▶ **Work to complete**
1. Check each statement against the article on worshipping God under grace, answering yes or no and quoting the words that decide it: (a) Paul was accused of persuading people to worship God contrary to the law. (b) On the radio, Pastor C. R. Stam said grace believers reject some fundamentals of the faith. (c) Lists of the fundamentals of the faith usually include the virgin birth of Christ.
2. Extend the article on worshipping God under grace, picking up after its final sentence.

▶ **Text provided**
▬▬▬▬▬▬
Did you hear about the woman who said, “My husband and I got divorced for religious reasons. He thought he was God, and I didn’t.” Of course, while her husband agreed they got divorced for religious reasons, according to him, it was because “she worshipped money, and I didn’t have any.”
I suppose everyone worships something, and those who worship God worship Him in many different ways. And “rightly dividing the word of truth” (2 Tim. 2:15) causes grace believers to worship God in ways that differ from the way most other believers worship. This got the Apostle Paul into trouble in Acts 18:12,13, where we read:
“…the Jews made insurrection with one accord against Paul… Saying, This fellow persuadeth men to worship God contrary to the law.”
When Paul began preaching that “we are not under the law” (Rom. 6:15), those unsaved Jews accused him of teaching men to worship contrary to the law. And I guarantee if you start preaching that, it won’t be long before someone accuses you of that as well.
Do you know how you should respond when they do? The same way Paul did later in Acts:
“…after the way which they call heresy, so worship I the God of my fathers, believing all things which are written in the law and in the prophets” (Acts 24:14).
Teaching that we are not under the law but under grace was called heresy even in Paul’s day. But he categorically denied being a heretic, and insisted he believed “all things which are written in the law.” He had many new revelations to share about how to worship God under grace, but he knew people would receive them more readily if he first established that his new message of the mystery agreed with the Scriptures of the prophets (cf. Acts 15:15). That’s why he opened his first New Testament epistle by stating that there as well (Rom. 1:1,2).
Is there anything you can learn from that? Before you start telling Christians about the different things you believe about the Bible, it is always best to let them know you believe many of the same things they believe. BBS founder Pastor C. R. Stam used to go on the radio and say, “We believe all the fundamentals of the faith.” And you know what? He was right, we do! Lists of the fundamentals of the faith usually include the deity of Christ, His virgin birth, His blood atonement, His bodily resurrection, and the inerrancy of the Scriptures. We agree with all those doctrines!
So if you want to share the grace message like one of the pioneers of our message, start by telling people what you believe in common with them like Pastor Stam did—and like the original pioneer of the grace message did, the Apostle Paul!
▬▬▬▬▬▬
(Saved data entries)
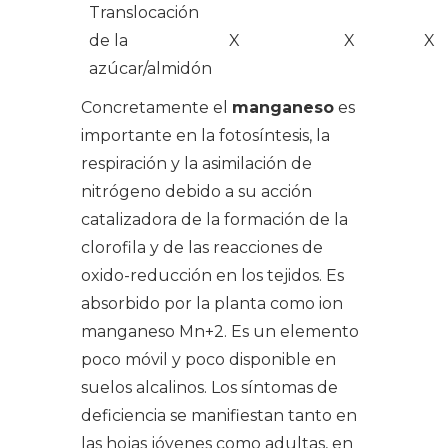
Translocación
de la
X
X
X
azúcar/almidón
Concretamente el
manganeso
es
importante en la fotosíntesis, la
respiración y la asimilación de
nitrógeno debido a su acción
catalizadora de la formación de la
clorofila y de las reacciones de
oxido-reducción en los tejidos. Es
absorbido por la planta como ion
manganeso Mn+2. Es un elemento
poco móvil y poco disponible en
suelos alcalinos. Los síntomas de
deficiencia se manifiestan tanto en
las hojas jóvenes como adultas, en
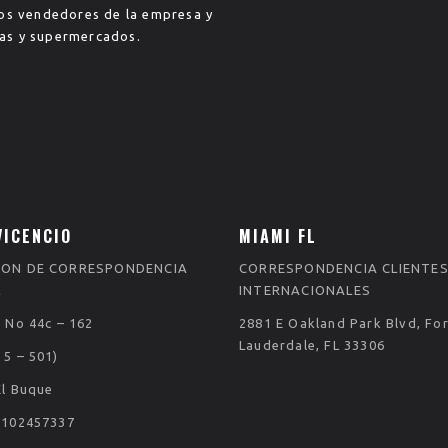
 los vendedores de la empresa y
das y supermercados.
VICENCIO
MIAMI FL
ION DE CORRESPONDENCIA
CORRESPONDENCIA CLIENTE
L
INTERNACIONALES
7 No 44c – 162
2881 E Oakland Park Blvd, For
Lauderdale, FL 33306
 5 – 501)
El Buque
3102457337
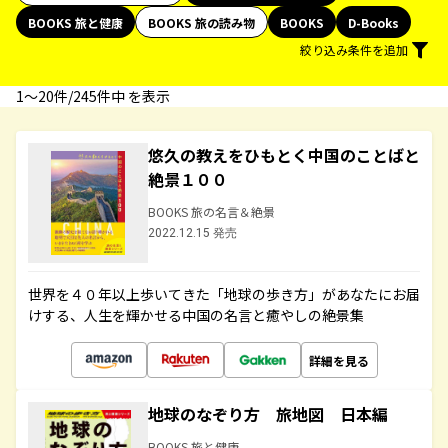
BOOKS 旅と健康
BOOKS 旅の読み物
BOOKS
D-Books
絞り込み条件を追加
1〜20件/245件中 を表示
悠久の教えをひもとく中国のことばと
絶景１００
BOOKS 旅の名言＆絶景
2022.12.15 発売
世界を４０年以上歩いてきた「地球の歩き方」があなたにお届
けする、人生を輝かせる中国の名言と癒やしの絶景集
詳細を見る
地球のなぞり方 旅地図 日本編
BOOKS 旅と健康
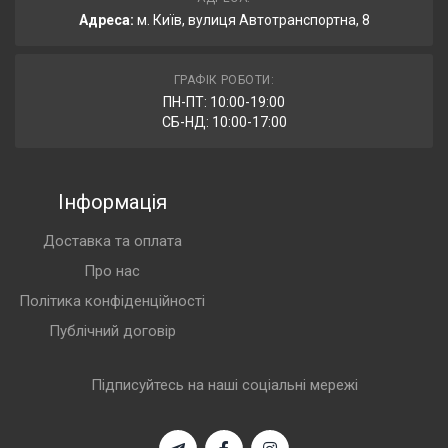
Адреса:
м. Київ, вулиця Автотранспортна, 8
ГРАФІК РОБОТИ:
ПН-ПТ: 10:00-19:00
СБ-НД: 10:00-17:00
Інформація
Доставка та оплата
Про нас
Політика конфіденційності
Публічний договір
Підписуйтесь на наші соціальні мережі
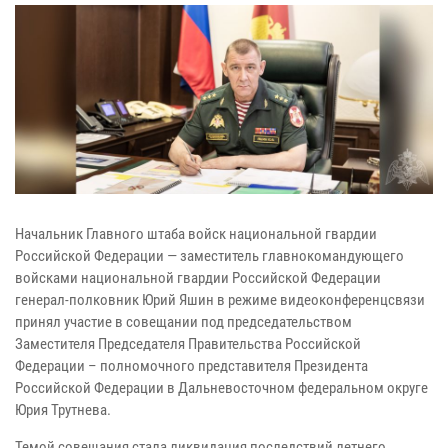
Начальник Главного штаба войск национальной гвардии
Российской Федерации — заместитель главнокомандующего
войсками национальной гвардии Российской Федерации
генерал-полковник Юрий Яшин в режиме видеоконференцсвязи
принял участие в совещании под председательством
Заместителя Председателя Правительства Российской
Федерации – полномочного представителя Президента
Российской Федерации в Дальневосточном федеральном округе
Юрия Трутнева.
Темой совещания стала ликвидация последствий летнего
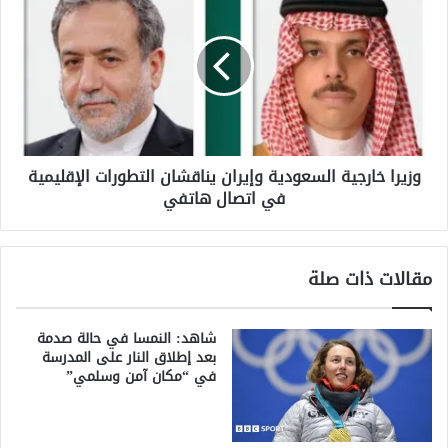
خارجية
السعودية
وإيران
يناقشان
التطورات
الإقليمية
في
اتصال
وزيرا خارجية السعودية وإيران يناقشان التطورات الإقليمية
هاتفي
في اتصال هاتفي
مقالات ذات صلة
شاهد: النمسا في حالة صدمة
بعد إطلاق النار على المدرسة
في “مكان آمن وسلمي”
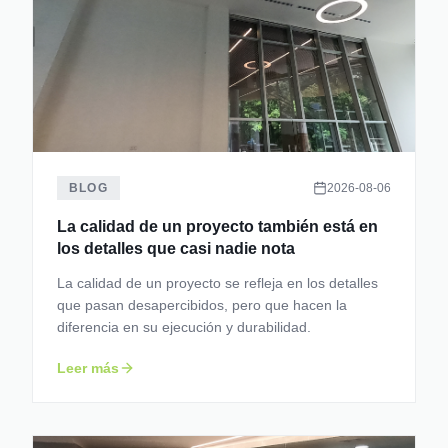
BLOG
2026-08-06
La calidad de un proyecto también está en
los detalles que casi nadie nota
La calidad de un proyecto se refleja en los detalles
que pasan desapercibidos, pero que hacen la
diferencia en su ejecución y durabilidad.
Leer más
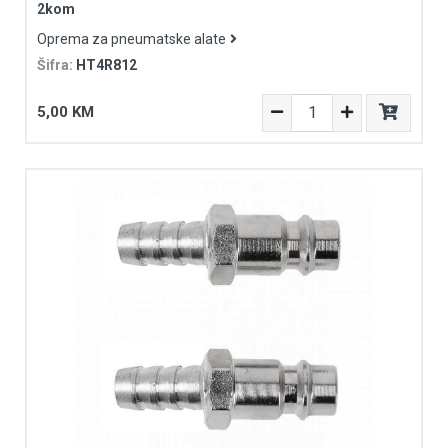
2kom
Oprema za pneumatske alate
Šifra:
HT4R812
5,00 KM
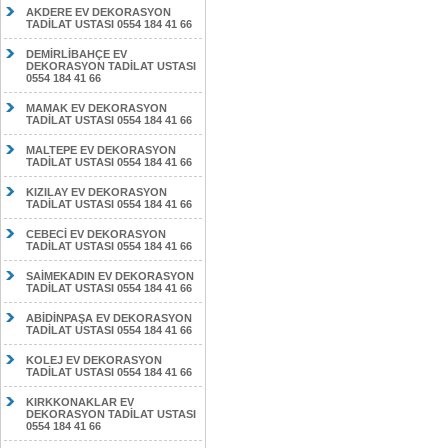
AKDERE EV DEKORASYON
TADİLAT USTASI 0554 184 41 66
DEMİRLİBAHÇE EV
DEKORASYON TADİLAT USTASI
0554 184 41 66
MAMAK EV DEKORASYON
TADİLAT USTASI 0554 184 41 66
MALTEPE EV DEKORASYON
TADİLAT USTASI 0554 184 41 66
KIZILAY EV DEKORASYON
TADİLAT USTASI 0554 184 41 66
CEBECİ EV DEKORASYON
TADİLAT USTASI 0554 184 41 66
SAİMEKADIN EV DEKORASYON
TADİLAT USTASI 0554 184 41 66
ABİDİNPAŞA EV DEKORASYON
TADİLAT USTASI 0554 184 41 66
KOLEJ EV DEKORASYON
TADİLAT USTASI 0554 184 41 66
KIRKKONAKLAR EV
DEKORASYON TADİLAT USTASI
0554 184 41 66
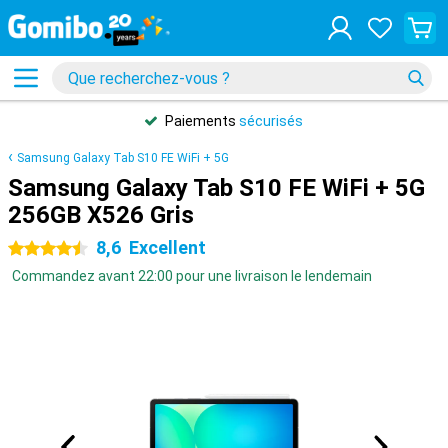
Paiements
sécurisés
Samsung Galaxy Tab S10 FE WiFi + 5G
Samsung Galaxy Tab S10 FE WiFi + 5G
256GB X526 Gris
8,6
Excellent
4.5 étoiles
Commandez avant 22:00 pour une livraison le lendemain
▬▬▬▬▬▬
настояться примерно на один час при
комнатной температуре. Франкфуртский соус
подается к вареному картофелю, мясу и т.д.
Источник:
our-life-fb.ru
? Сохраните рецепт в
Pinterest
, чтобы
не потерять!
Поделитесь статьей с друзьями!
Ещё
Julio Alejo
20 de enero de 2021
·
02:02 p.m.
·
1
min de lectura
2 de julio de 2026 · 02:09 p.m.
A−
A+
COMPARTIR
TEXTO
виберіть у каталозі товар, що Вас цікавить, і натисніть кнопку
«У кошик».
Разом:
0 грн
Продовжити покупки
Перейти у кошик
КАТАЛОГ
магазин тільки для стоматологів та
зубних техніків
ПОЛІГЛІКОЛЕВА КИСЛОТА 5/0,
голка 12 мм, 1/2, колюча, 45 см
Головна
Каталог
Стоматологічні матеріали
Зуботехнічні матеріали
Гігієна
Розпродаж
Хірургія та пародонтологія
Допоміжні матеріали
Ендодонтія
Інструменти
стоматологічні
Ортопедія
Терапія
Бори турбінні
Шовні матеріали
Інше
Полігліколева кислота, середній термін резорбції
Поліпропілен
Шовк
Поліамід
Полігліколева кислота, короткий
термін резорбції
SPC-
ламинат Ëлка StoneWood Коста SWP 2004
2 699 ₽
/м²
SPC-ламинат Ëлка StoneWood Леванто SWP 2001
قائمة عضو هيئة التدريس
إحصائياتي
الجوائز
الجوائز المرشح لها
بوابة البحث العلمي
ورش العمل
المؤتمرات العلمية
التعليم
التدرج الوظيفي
▬▬▬▬▬▬
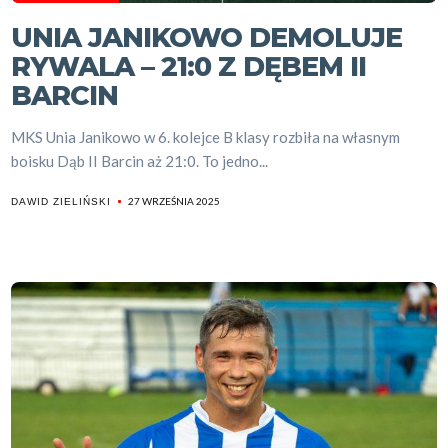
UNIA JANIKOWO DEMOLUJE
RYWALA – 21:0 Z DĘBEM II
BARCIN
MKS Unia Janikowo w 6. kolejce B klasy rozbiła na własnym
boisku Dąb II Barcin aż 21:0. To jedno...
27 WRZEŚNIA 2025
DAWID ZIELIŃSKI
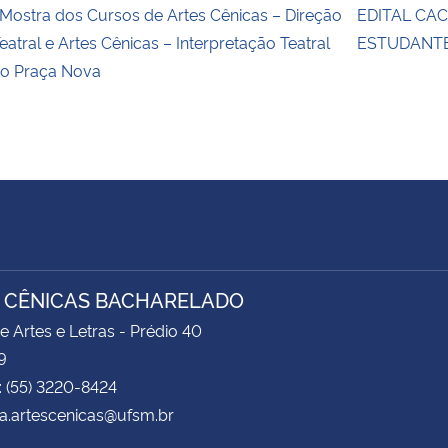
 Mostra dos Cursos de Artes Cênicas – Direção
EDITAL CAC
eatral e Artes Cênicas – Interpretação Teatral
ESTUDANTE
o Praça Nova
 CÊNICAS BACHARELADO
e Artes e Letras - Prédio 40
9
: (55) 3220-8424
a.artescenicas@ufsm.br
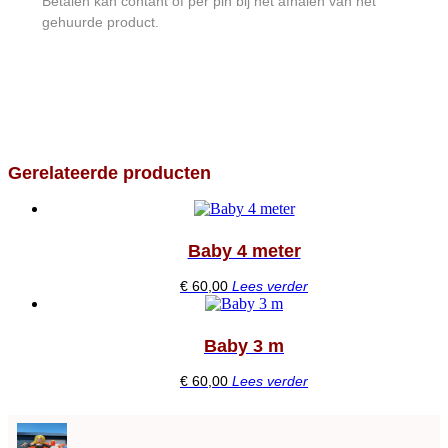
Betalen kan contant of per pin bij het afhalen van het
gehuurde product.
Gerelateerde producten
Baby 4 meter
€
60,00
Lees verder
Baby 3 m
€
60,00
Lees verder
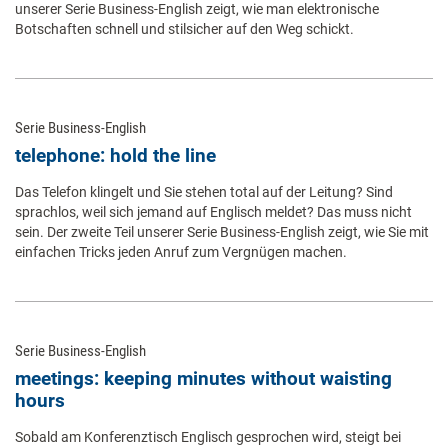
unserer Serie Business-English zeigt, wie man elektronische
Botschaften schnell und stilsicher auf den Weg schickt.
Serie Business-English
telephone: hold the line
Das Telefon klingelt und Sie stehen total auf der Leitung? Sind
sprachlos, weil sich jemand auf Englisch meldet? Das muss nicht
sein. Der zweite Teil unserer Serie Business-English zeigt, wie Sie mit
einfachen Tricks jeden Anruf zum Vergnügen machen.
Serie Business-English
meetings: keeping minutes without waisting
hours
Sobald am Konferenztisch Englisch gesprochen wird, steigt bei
▬▬▬▬▬▬
▶ **Responses**
1.
(a) Yes: "This fellow persuadeth men to worship God contrary to the law."
(b) No: "We believe all the fundamentals of the faith."
(c) Yes: "Lists of the fundamentals of the faith usually include the deity of Christ, His virgin birth"

2.
Common Ways to Worship
With that in mind, before we talk about how rightly dividing the word causes us to worship God in some new and different ways, let’s follow Paul’s lead and first establish that we worship Him in many of the same ways His people worshipped in time past.
For instance, when God told Abraham to sacrifice his son,
“Abraham said unto his young men… I and the lad will go yonder and worship…” (Gen. 22:5).
You could conclude from this that worshipping God means being willing to do whatever He asks, no matter how dearly it costs you. And if that’s the case, may I ask if that’s how you worship Him? Do you believe all things that are written in the law in that passage? Are you willing to do whatever God asks, no matter what it costs you?
Did you notice Abraham said, “I and the lad will go yonder and worship”? That means his son Isaac worshipped too! Abraham was old and Isaac was young, and he could have easily overpowered the man who wanted to worship God by sacrificing him. That means Isaac must have been willing to give his life as a sacrifice to Him. Well, if God calls that worship, what do you think He calls it when we obey Paul’s command to “present your bodies a living sacrifice” (Rom. 12:1)? Do you think maybe God considers that worship as well? Isn’t that worship that you can do “believing all things which are written in the law” about Isaac?
Look how a Jewish man worshipped God under the law in Deuteronomy 26:10:
“…I have brought the firstfruits of the land… and worship before the Lord.”
When you do what he did and put God first in every area of your life, can you see how that worships Him?
When I first began pastoring and needed help fixing something in our church building, I asked one of our men to help. He replied by reciting a long list of things he had to do that day, so I was sure the next words out of his mouth would be, “So I can’t help you.” It chokes me up every time I remember that instead he said, “But the Lord comes first.”
I think he worshipped God that day, don’t you? I think he worshipped God believing all things written in the law, the law that said to give God the firstfruits.
Uncommonly Profound Worship
You might want to take your shoes off before considering our next example of how they worshipped under the law, for the ground we’re about to tread is holy. David was praying that God would spare the life of his sick baby boy (2 Sam. 12:16). When they told him the infant had died,
“David arose… and worshipped” (v. 20).
Is that what you’d do if you lost the infant child that you’d been praying would live? Do you know what Job did when he lost all his children, and all his wealth as well?
“Job… worshipped, And said… blessed be the name of the Lord” (Job 1:20,21).
Job lost literally everything, and not only didn’t complain, he blessed God! Do you think the worship of his God after such an unfathomable loss might have caused unbelievers who saw it to be more likely to open their hearts to his God? Do you think they might be more open to God if they should see you worship Him after you lose everything? That’s a testimony that literally screams to unbelievers that you have something they don’t have.
If you say, “I don’t think I’m at the point in my spiritual life where I can worship God like that yet,” can you at least worship like the wise men did? They asked Herod,
“Where is He that is born King of the Jews? for we… are come to worship Him…. And when… they saw the young child… worshipped Him: and… presented unto Him gifts; gold, and frankincense, and myrrh” (Matt. 2:2,11).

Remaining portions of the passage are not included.